[Material provided Boundary: Start]

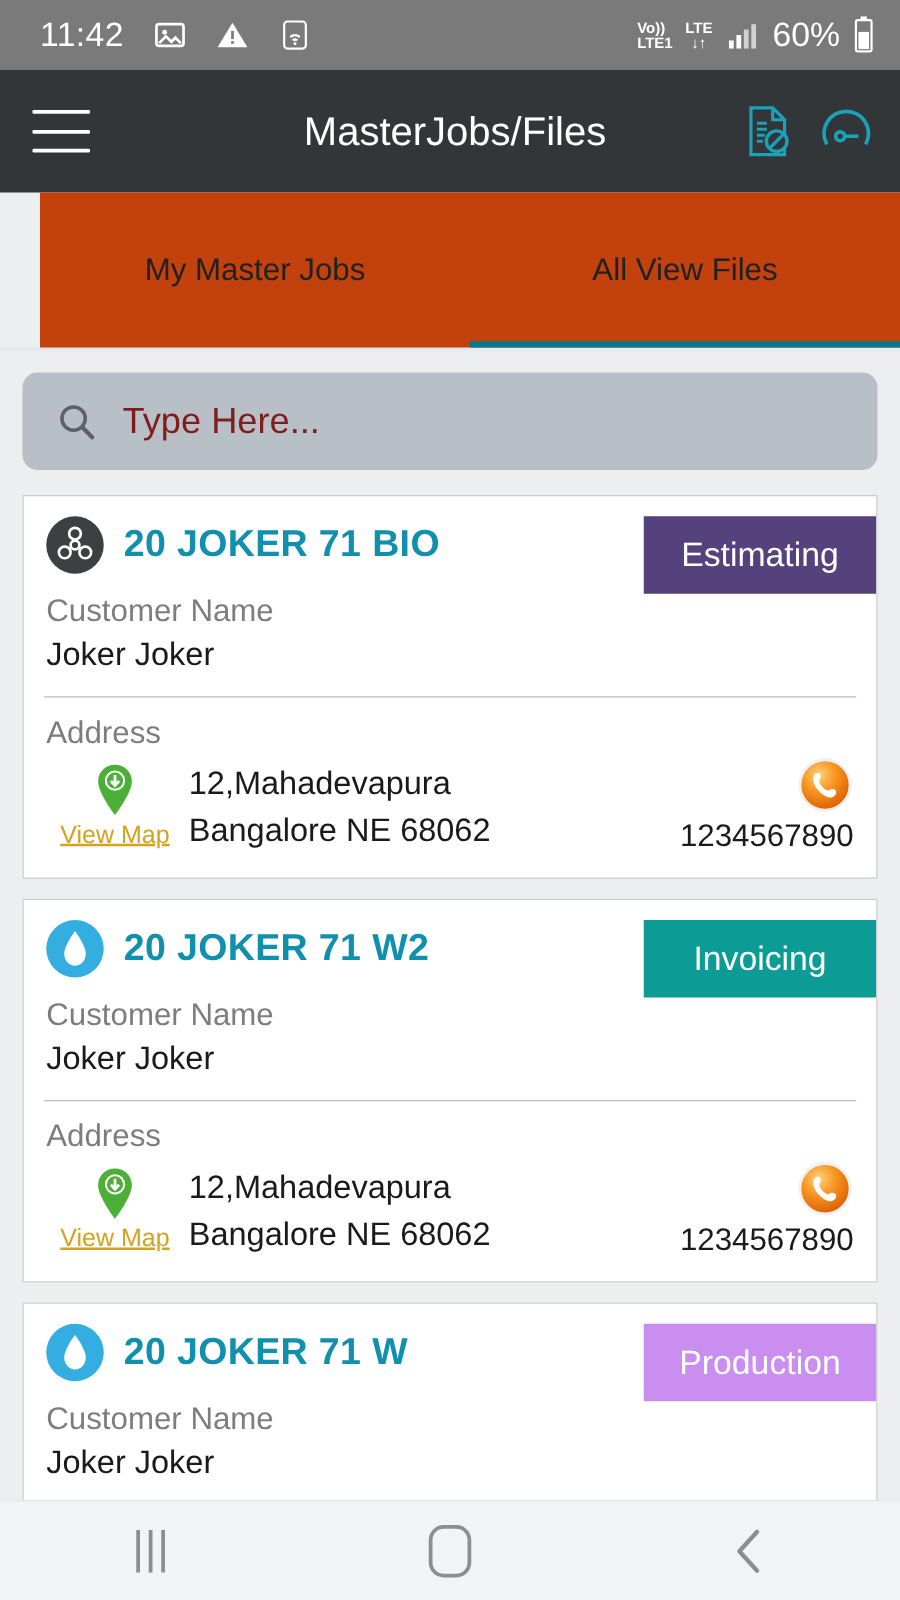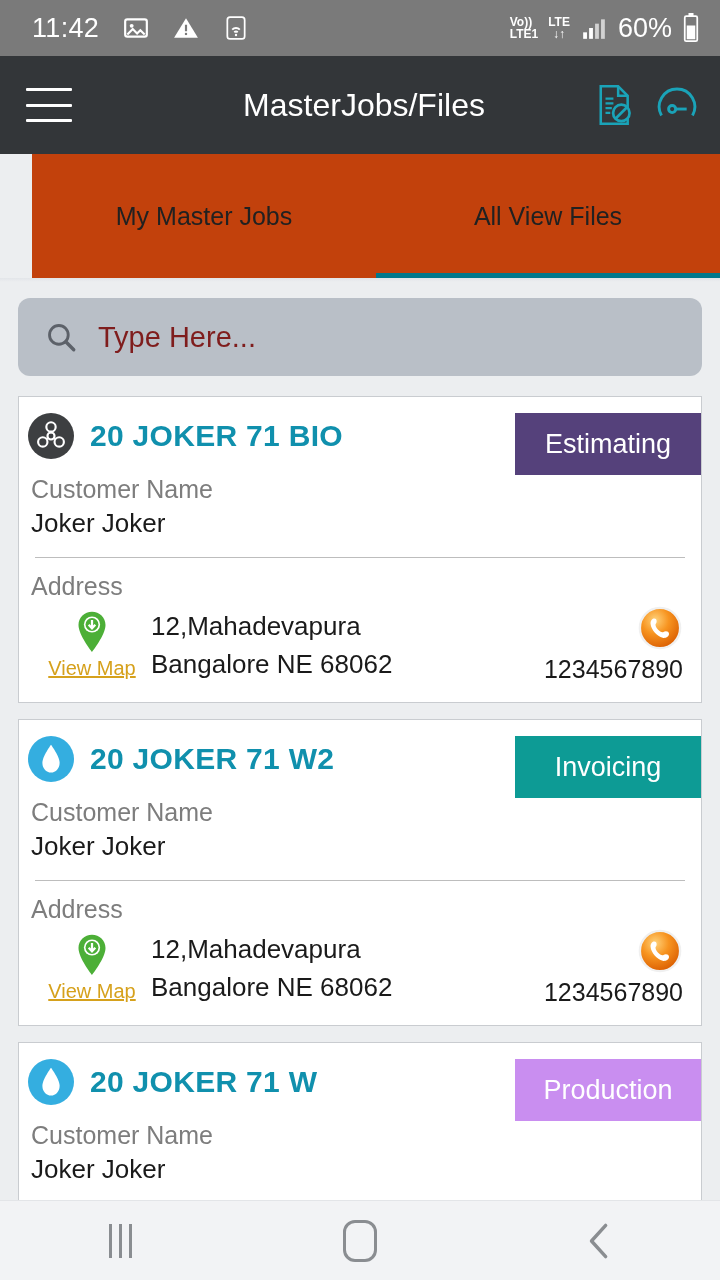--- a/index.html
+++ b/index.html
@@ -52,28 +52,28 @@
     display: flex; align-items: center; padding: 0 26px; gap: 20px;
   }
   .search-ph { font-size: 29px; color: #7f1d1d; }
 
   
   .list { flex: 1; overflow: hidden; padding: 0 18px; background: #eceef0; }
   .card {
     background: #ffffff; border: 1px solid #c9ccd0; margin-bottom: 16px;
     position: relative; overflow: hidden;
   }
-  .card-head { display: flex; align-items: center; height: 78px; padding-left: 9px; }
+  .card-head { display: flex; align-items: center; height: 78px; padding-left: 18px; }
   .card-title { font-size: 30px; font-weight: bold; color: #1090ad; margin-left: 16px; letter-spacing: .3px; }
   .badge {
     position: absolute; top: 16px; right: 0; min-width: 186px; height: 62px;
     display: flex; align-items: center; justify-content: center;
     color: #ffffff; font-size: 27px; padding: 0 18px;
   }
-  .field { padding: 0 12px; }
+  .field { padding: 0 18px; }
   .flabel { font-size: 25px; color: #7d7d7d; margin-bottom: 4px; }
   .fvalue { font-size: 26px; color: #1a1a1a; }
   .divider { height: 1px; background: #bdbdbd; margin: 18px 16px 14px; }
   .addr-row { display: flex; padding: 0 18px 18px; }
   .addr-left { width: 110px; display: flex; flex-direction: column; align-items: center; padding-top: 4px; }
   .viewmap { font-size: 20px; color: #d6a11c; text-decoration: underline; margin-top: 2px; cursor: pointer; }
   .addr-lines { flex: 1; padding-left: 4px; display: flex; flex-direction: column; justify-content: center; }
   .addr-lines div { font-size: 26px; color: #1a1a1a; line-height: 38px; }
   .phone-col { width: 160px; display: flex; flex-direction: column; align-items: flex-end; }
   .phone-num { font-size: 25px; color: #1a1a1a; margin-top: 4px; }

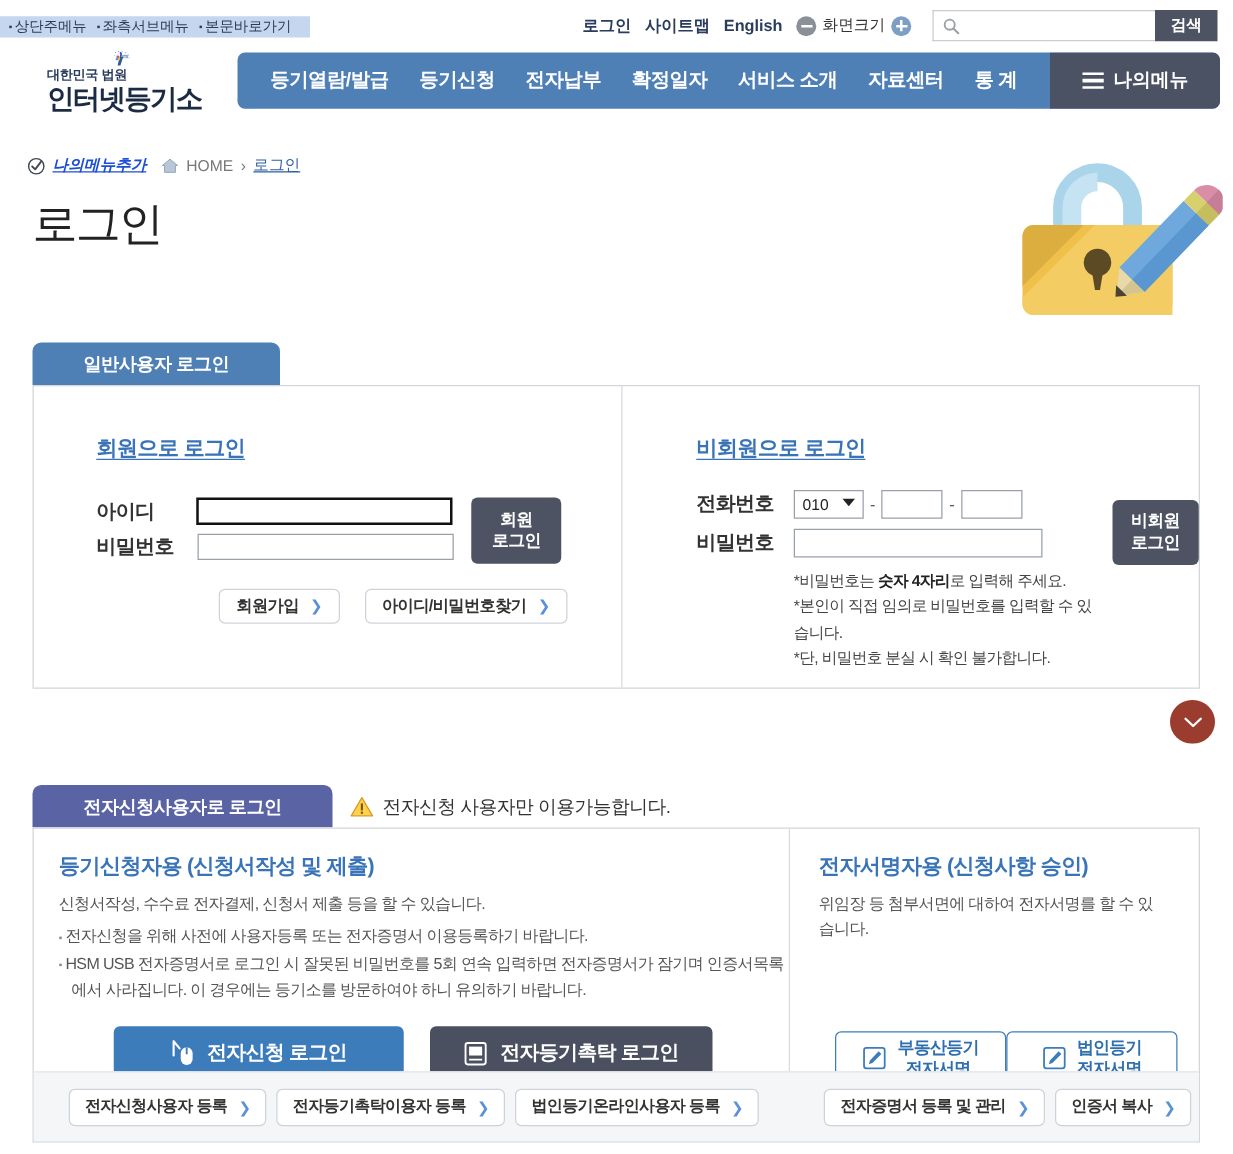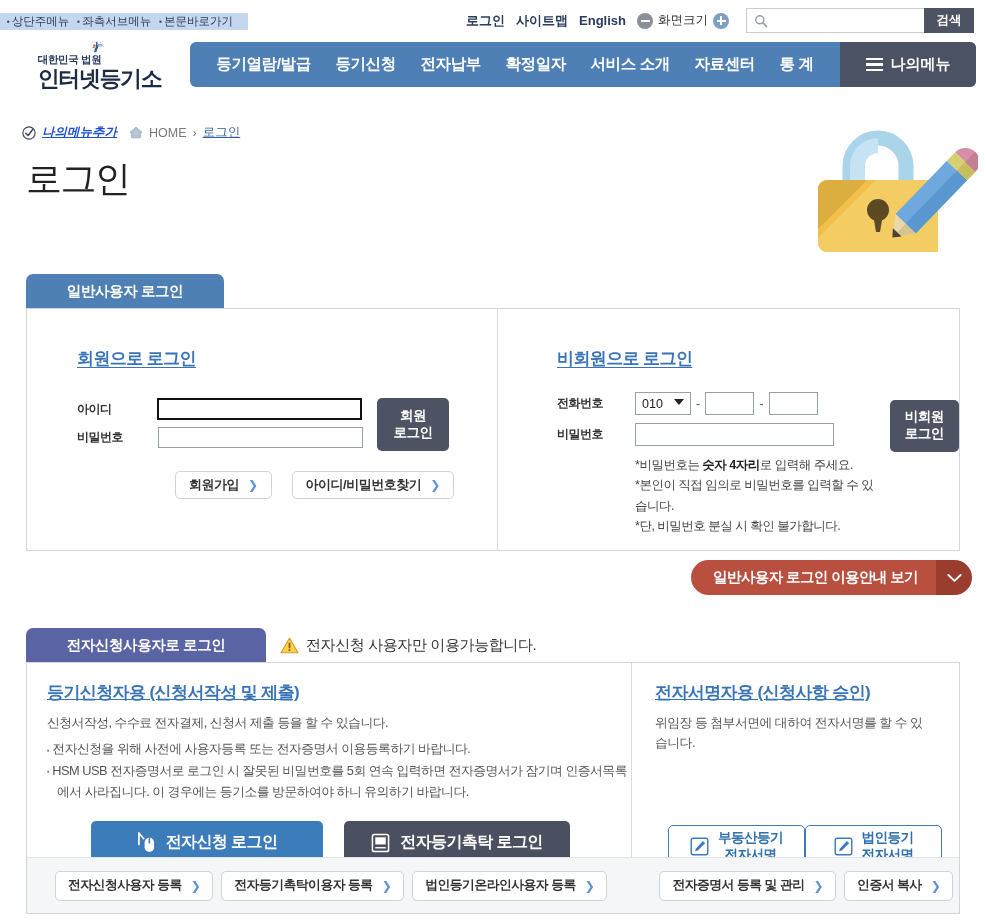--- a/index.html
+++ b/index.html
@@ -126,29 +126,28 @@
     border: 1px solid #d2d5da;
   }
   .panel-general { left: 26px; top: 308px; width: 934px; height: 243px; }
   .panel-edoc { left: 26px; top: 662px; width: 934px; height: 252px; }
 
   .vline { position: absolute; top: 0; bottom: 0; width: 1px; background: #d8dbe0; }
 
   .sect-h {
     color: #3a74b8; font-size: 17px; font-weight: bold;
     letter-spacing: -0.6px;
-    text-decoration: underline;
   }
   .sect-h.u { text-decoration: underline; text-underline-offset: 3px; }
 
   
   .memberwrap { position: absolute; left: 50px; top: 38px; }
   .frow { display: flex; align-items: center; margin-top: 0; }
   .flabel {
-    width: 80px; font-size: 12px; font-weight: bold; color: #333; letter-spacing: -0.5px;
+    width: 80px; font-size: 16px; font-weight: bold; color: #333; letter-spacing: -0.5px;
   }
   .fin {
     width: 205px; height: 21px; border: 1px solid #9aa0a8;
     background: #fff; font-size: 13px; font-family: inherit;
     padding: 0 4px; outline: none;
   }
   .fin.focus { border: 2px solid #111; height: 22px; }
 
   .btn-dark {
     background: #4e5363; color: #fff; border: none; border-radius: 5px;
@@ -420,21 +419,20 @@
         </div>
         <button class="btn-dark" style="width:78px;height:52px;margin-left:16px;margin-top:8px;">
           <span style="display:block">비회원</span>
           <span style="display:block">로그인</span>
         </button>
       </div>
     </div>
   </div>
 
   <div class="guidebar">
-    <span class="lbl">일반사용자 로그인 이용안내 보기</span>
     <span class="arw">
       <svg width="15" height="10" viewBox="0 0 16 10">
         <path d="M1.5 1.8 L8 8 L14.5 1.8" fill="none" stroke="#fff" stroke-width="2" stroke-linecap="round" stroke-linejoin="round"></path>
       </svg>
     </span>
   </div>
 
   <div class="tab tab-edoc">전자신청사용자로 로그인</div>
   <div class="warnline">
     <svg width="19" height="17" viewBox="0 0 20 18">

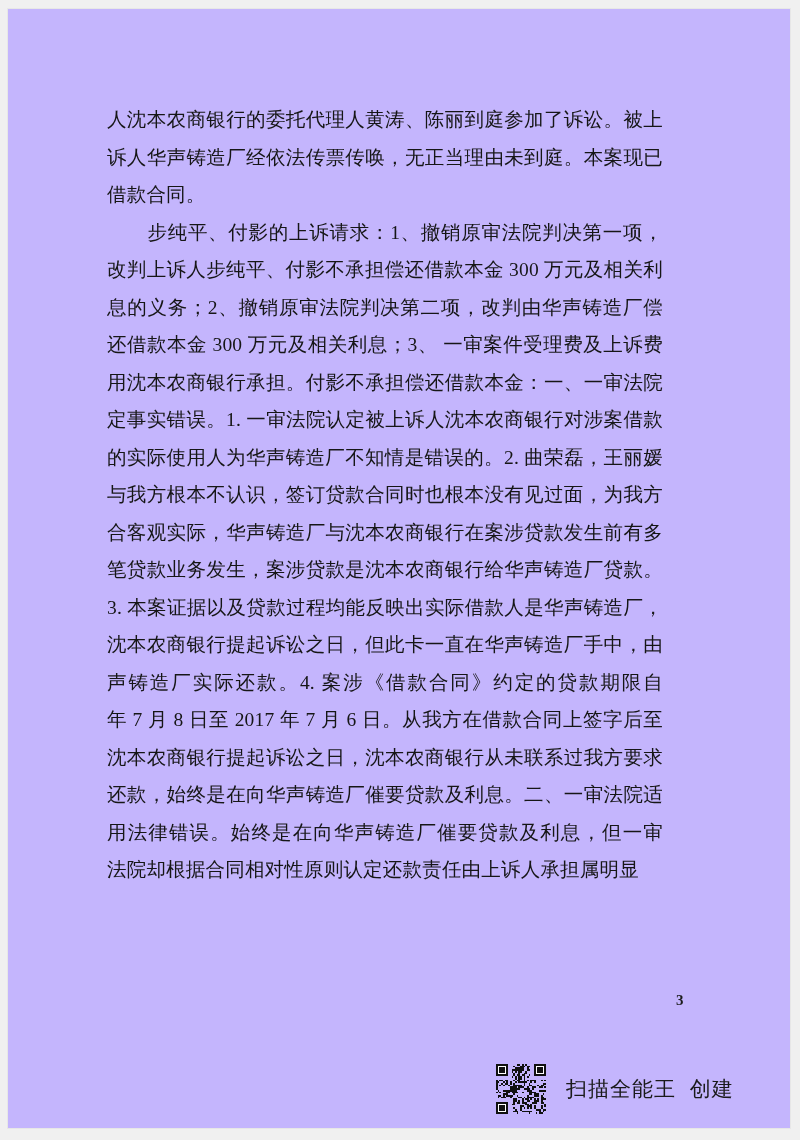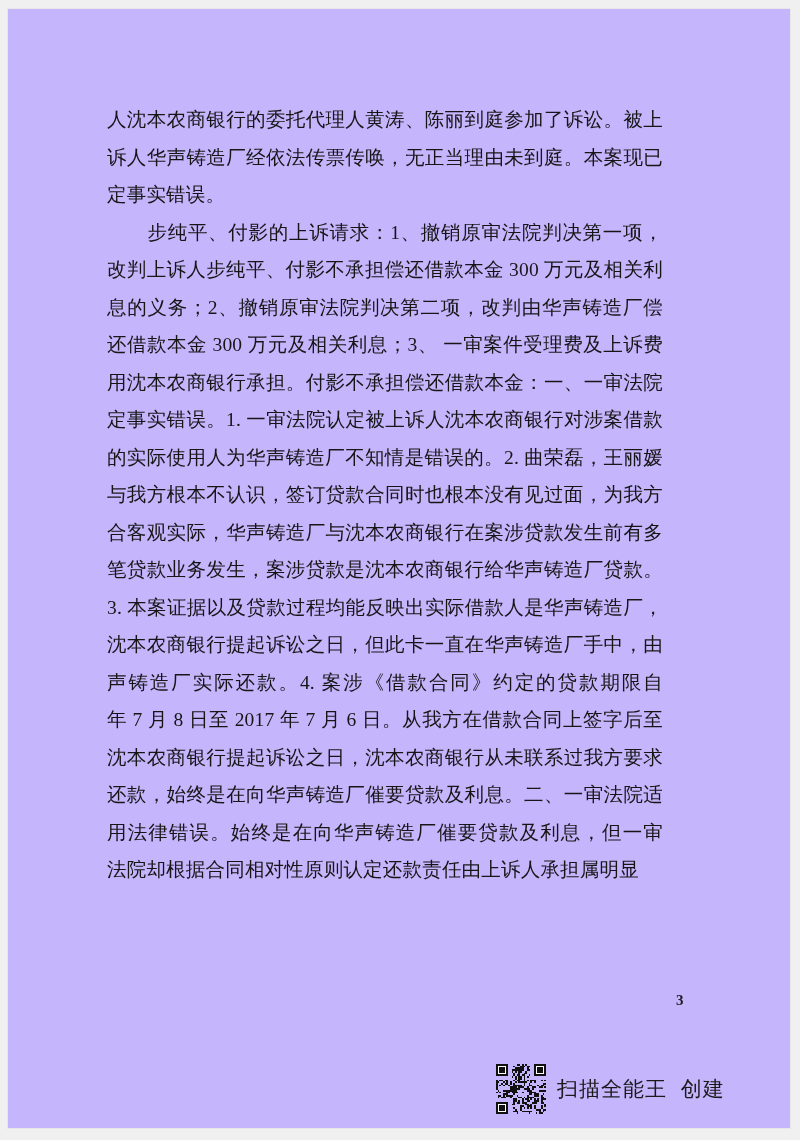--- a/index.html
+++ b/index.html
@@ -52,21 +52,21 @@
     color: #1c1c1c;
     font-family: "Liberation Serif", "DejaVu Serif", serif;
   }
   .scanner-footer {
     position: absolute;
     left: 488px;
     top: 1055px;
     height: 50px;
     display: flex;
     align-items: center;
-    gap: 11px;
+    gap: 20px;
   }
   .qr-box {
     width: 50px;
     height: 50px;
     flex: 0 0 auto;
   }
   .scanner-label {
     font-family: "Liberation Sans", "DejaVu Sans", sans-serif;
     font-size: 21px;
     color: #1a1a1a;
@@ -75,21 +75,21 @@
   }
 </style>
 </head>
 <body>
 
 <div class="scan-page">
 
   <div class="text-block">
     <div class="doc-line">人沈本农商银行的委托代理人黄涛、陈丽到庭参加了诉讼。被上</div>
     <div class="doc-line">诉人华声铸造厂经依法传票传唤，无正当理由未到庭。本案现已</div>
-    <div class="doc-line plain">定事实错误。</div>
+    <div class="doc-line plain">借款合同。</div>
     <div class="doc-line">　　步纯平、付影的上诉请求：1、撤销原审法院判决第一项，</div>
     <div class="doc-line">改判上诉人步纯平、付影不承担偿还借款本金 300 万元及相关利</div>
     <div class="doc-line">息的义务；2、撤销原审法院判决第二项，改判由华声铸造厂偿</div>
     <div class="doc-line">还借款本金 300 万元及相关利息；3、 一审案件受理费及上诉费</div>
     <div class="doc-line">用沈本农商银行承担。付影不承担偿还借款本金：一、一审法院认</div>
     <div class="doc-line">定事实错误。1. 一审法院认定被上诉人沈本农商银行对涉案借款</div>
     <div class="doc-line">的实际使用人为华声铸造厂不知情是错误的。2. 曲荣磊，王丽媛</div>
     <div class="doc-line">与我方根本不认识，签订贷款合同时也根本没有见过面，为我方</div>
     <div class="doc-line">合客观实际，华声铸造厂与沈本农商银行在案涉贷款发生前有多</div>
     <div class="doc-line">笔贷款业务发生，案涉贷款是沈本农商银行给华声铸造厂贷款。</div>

[Material provided Boundary: End]

> **Exercise directions**:
Retype the data exactly; images stay out.

> **Written solution**:
--- a/index.html
+++ b/index.html
@@ -52,28 +52,28 @@
     display: flex; align-items: center; padding: 0 26px; gap: 20px;
   }
   .search-ph { font-size: 29px; color: #7f1d1d; }
 
   
   .list { flex: 1; overflow: hidden; padding: 0 18px; background: #eceef0; }
   .card {
     background: #ffffff; border: 1px solid #c9ccd0; margin-bottom: 16px;
     position: relative; overflow: hidden;
   }
-  .card-head { display: flex; align-items: center; height: 78px; padding-left: 9px; }
+  .card-head { display: flex; align-items: center; height: 78px; padding-left: 18px; }
   .card-title { font-size: 30px; font-weight: bold; color: #1090ad; margin-left: 16px; letter-spacing: .3px; }
   .badge {
     position: absolute; top: 16px; right: 0; min-width: 186px; height: 62px;
     display: flex; align-items: center; justify-content: center;
     color: #ffffff; font-size: 27px; padding: 0 18px;
   }
-  .field { padding: 0 12px; }
+  .field { padding: 0 18px; }
   .flabel { font-size: 25px; color: #7d7d7d; margin-bottom: 4px; }
   .fvalue { font-size: 26px; color: #1a1a1a; }
   .divider { height: 1px; background: #bdbdbd; margin: 18px 16px 14px; }
   .addr-row { display: flex; padding: 0 18px 18px; }
   .addr-left { width: 110px; display: flex; flex-direction: column; align-items: center; padding-top: 4px; }
   .viewmap { font-size: 20px; color: #d6a11c; text-decoration: underline; margin-top: 2px; cursor: pointer; }
   .addr-lines { flex: 1; padding-left: 4px; display: flex; flex-direction: column; justify-content: center; }
   .addr-lines div { font-size: 26px; color: #1a1a1a; line-height: 38px; }
   .phone-col { width: 160px; display: flex; flex-direction: column; align-items: flex-end; }
   .phone-num { font-size: 25px; color: #1a1a1a; margin-top: 4px; }

--- a/index.html
+++ b/index.html
@@ -126,29 +126,28 @@
     border: 1px solid #d2d5da;
   }
   .panel-general { left: 26px; top: 308px; width: 934px; height: 243px; }
   .panel-edoc { left: 26px; top: 662px; width: 934px; height: 252px; }
 
   .vline { position: absolute; top: 0; bottom: 0; width: 1px; background: #d8dbe0; }
 
   .sect-h {
     color: #3a74b8; font-size: 17px; font-weight: bold;
     letter-spacing: -0.6px;
-    text-decoration: underline;
   }
   .sect-h.u { text-decoration: underline; text-underline-offset: 3px; }
 
   
   .memberwrap { position: absolute; left: 50px; top: 38px; }
   .frow { display: flex; align-items: center; margin-top: 0; }
   .flabel {
-    width: 80px; font-size: 12px; font-weight: bold; color: #333; letter-spacing: -0.5px;
+    width: 80px; font-size: 16px; font-weight: bold; color: #333; letter-spacing: -0.5px;
   }
   .fin {
     width: 205px; height: 21px; border: 1px solid #9aa0a8;
     background: #fff; font-size: 13px; font-family: inherit;
     padding: 0 4px; outline: none;
   }
   .fin.focus { border: 2px solid #111; height: 22px; }
 
   .btn-dark {
     background: #4e5363; color: #fff; border: none; border-radius: 5px;
@@ -420,21 +419,20 @@
         </div>
         <button class="btn-dark" style="width:78px;height:52px;margin-left:16px;margin-top:8px;">
           <span style="display:block">비회원</span>
           <span style="display:block">로그인</span>
         </button>
       </div>
     </div>
   </div>
 
   <div class="guidebar">
-    <span class="lbl">일반사용자 로그인 이용안내 보기</span>
     <span class="arw">
       <svg width="15" height="10" viewBox="0 0 16 10">
         <path d="M1.5 1.8 L8 8 L14.5 1.8" fill="none" stroke="#fff" stroke-width="2" stroke-linecap="round" stroke-linejoin="round"></path>
       </svg>
     </span>
   </div>
 
   <div class="tab tab-edoc">전자신청사용자로 로그인</div>
   <div class="warnline">
     <svg width="19" height="17" viewBox="0 0 20 18">

--- a/index.html
+++ b/index.html
@@ -52,21 +52,21 @@
     color: #1c1c1c;
     font-family: "Liberation Serif", "DejaVu Serif", serif;
   }
   .scanner-footer {
     position: absolute;
     left: 488px;
     top: 1055px;
     height: 50px;
     display: flex;
     align-items: center;
-    gap: 11px;
+    gap: 20px;
   }
   .qr-box {
     width: 50px;
     height: 50px;
     flex: 0 0 auto;
   }
   .scanner-label {
     font-family: "Liberation Sans", "DejaVu Sans", sans-serif;
     font-size: 21px;
     color: #1a1a1a;
@@ -75,21 +75,21 @@
   }
 </style>
 </head>
 <body>
 
 <div class="scan-page">
 
   <div class="text-block">
     <div class="doc-line">人沈本农商银行的委托代理人黄涛、陈丽到庭参加了诉讼。被上</div>
     <div class="doc-line">诉人华声铸造厂经依法传票传唤，无正当理由未到庭。本案现已</div>
-    <div class="doc-line plain">定事实错误。</div>
+    <div class="doc-line plain">借款合同。</div>
     <div class="doc-line">　　步纯平、付影的上诉请求：1、撤销原审法院判决第一项，</div>
     <div class="doc-line">改判上诉人步纯平、付影不承担偿还借款本金 300 万元及相关利</div>
     <div class="doc-line">息的义务；2、撤销原审法院判决第二项，改判由华声铸造厂偿</div>
     <div class="doc-line">还借款本金 300 万元及相关利息；3、 一审案件受理费及上诉费</div>
     <div class="doc-line">用沈本农商银行承担。付影不承担偿还借款本金：一、一审法院认</div>
     <div class="doc-line">定事实错误。1. 一审法院认定被上诉人沈本农商银行对涉案借款</div>
     <div class="doc-line">的实际使用人为华声铸造厂不知情是错误的。2. 曲荣磊，王丽媛</div>
     <div class="doc-line">与我方根本不认识，签订贷款合同时也根本没有见过面，为我方</div>
     <div class="doc-line">合客观实际，华声铸造厂与沈本农商银行在案涉贷款发生前有多</div>
     <div class="doc-line">笔贷款业务发生，案涉贷款是沈本农商银行给华声铸造厂贷款。</div>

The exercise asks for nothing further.